The Petrochemical Manufacturing industry plays an important role in the US economy. Many of the goods produced by petrochemical manufacturers are the fundamental building blocks used to produce a variety of consumer and industrial products like detergents and pharmaceuticals. While petrochemicals are essential to many kinds of chemical manufacturing, the industry is still susceptible to economic shifts. As per IBISWorld, over the five years to 2012, revenue is expected to decline at an average annual rate of 1.8% to $80.8 billion. However, this decline has not been constant. Although the recession caused this industry to suffer in 2008 and 2009, revenue has been on the rise since 2010.
During 2008 and 2009, key buying industries reduced their demand for petrochemicals. As downstream industries such as construction and packaging bought fewer plastics and chemicals, the industry lowered production, reducing petrochemical revenue. The industry also endured changing raw-material costs, which affected price structures. Industry firms had to adjust to shifting production intensity and handle excess capacity. However, in 2012, revenue is anticipated to grow as buying industries increase their manufacturing levels and buy more petrochemicals.

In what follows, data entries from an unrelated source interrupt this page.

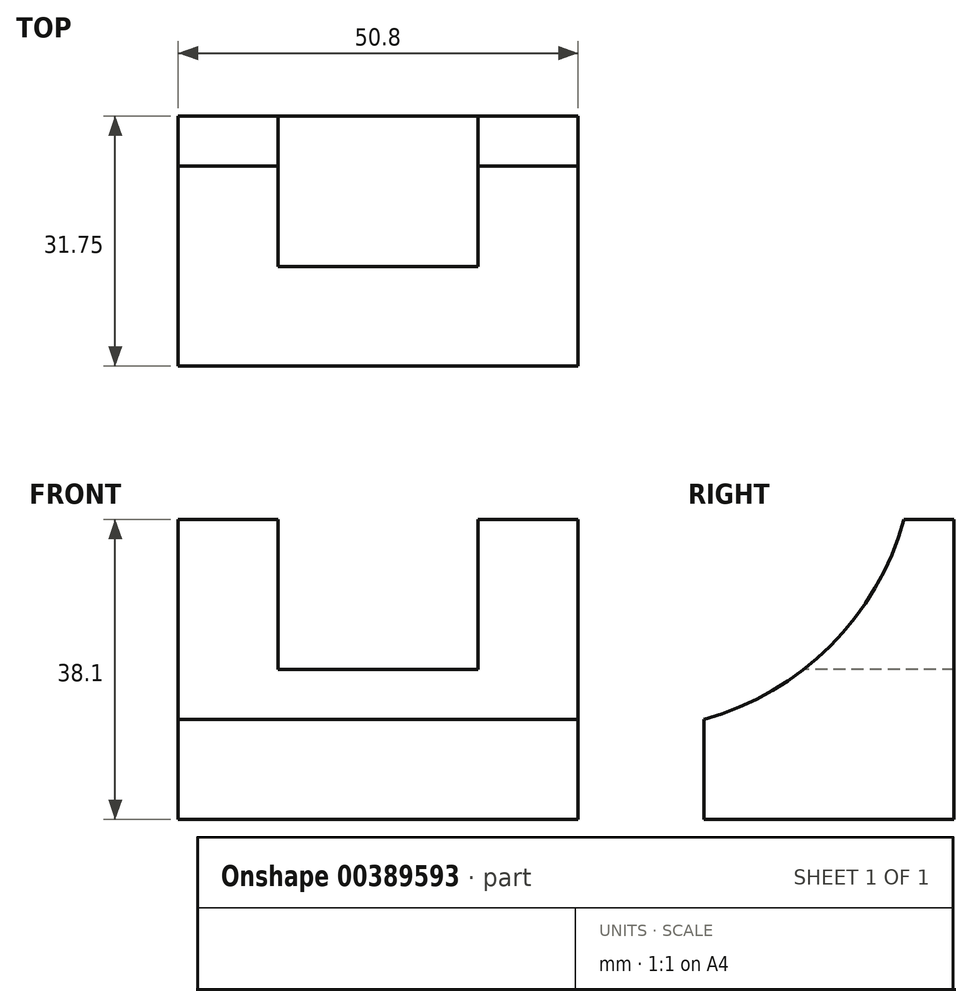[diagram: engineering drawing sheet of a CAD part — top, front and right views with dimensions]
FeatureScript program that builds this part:
annotation { "Feature Type Name" : "Feature", "Feature Type Description" : "" }
export const myFeature = defineFeature(function(context is Context, id is Id, definition is map)
    precondition{}
    {
        {
            var Q0;
            Q0=qCreatedBy(makeId("Front.planeOp"),FACE);
            var sketch = newSketch(context, id + "F0", { "sketchPlane" : qUnion([Q0])});
            skLineSegment(sketch, "E0.bottom", {"start": v(0, 38.1) * mm, "end": v(50.8, 38.1) * mm});
            skLineSegment(sketch, "E0.top", {"start": v(0, 0) * mm, "end": v(50.8, 0) * mm});
            skLineSegment(sketch, "E0.left", {"start": v(0, 38.1) * mm, "end": v(0, 0) * mm});
            skLineSegment(sketch, "E0.right", {"start": v(50.8, 38.1) * mm, "end": v(50.8, 0) * mm});
            skSolve(sketch);
        }
        {
            var Q0;
            Q0=makeQuery(id+"F0.imprint","IMPRINT",FACE,{"disambiguationData":[TD([[makeQuery(id+"F0.imprint","IMPRINT",EDGE,{"derivedFrom":sQuery(id+"F0.wireOp",EDGE,"E0.bottom")}),-1.0]])]});
            extrude(context, id + "F1", {"entities" : qUnion([Q0]), "depth" : 31.75 * mm});
        }
        {
            var Q0;
            Q0=makeQuery(id+"F1.opExtrude","CAP_FACE",FACE,{"disambiguationData":[OSD([sQuery(id+"F0.wireOp",EDGE,"E0.bottom"),sQuery(id+"F0.wireOp",EDGE,"E0.top"),sQuery(id+"F0.wireOp",EDGE,"E0.left"),sQuery(id+"F0.wireOp",EDGE,"E0.right")])],"isStart":false});
            var sketch = newSketch(context, id + "F2", { "sketchPlane" : qUnion([Q0])});
            skLineSegment(sketch, "E1", {"start": v(12.7, 38.1) * mm, "end": v(12.7, 19.05) * mm});
            skLineSegment(sketch, "E2", {"start": v(12.7, 19.05) * mm, "end": v(38.1, 19.05) * mm});
            skLineSegment(sketch, "E3", {"start": v(38.1, 19.05) * mm, "end": v(38.1, 38.1) * mm});
            skLineSegment(sketch, "E4", {"start": v(38.1, 38.1) * mm, "end": v(12.7, 38.1) * mm});
            skSolve(sketch);
        }
        {
            var Q0;
            Q0=makeQuery(id+"F2.imprint","IMPRINT",FACE,{"disambiguationData":[TD([[makeQuery(id+"F2.imprint","IMPRINT",EDGE,{"derivedFrom":sQuery(id+"F2.wireOp",EDGE,"E1")}),1.0]])]});
            extrude(context, id + "F3", {"entities" : qUnion([Q0]), "operationType" : NewBodyOperationType.REMOVE, "oppositeDirection" : true, "depth" : 38.1 * mm});
        }
        {
            var Q0;
            Q0=makeQuery(id+"F1.opExtrude","SWEPT_FACE",FACE,{"disambiguationData":[OSD([sQuery(id+"F0.wireOp",EDGE,"E0.right")])]});
            var sketch = newSketch(context, id + "F4", { "sketchPlane" : qUnion([Q0])});
            skLineSegment(sketch, "E5.bottom", {"start": v(-31.75, 38.1) * mm, "end": v(0, 38.1) * mm});
            skLineSegment(sketch, "E5.top", {"start": v(-31.75, 0) * mm, "end": v(0, 0) * mm});
            skLineSegment(sketch, "E5.left", {"start": v(-31.75, 38.1) * mm, "end": v(-31.75, 0) * mm});
            skLineSegment(sketch, "E5.right", {"start": v(0, 38.1) * mm, "end": v(0, 0) * mm});
            skArc(sketch, "E6", {"start": v(-31.75, 12.7) * mm, "mid": v(-15.7, 22.05) * mm, "end": v(-6.35, 38.1) * mm});
            skSolve(sketch);
        }
        {
            var Q0;
            {var subQ3=sQuery(id+"F4.wireOp",EDGE,"E6");Q0=makeQuery(id+"F4.imprint","IMPRINT",FACE,{"disambiguationData":[TD([[makeQuery(id+"F4.imprint","IMPRINT",EDGE,{"derivedFrom":subQ3}),1.0]])]});}
            extrude(context, id + "F5", {"entities" : qUnion([Q0]), "operationType" : NewBodyOperationType.REMOVE, "oppositeDirection" : true, "depth" : 76.2 * mm});
        }
    });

Revenue is expected to grow 2.2% over 2012 because of higher demand, higher prices and stabilized capacity. From 2012 to 2017, industry revenue is projected to grow; similar to the previous five years, industry revenue will be volatile. Although demand from key buying industries will remain relatively constant, changing raw-material costs will affect prices and cause revenue to fluctuate. If the industry raises prices too significantly, buyers could reduce their purchases, hurting revenue. Some firms are expected to move abroad to mitigate costs; others will find it difficult to wind down capacity, choosing to sell off establishments too costly to continue operating. While revenue is anticipated to increase over the next five years, the industry will likely consolidate. Some firms will leave the industry because of high costs and others will make acquisitions to meet demand levels.
The Petrochemical Manufacturing industry has a low level of concentration, with the top four players accounting for an estimated 10.8% of industry revenue. In addition, over half (55.0%) of establishments employ fewer than 100 workers, although industry concentration has gradually increased. This trend has continued in line with various mergers and acquisitions, with the remaining players seeking to strengthen their position in the increasingly competitive market. According to Amari, industry consolidation among integrated companies such as Exxon Mobil Corporation and Dow Chemical Company has also resulted in the development of larger and stronger petrochemical players. Moreover, the departure of smaller players that cannot adapt to the changing operating environment has further aided this concentration process. Further consolidation is expected as players shut down excess capacity over the five years to 2017.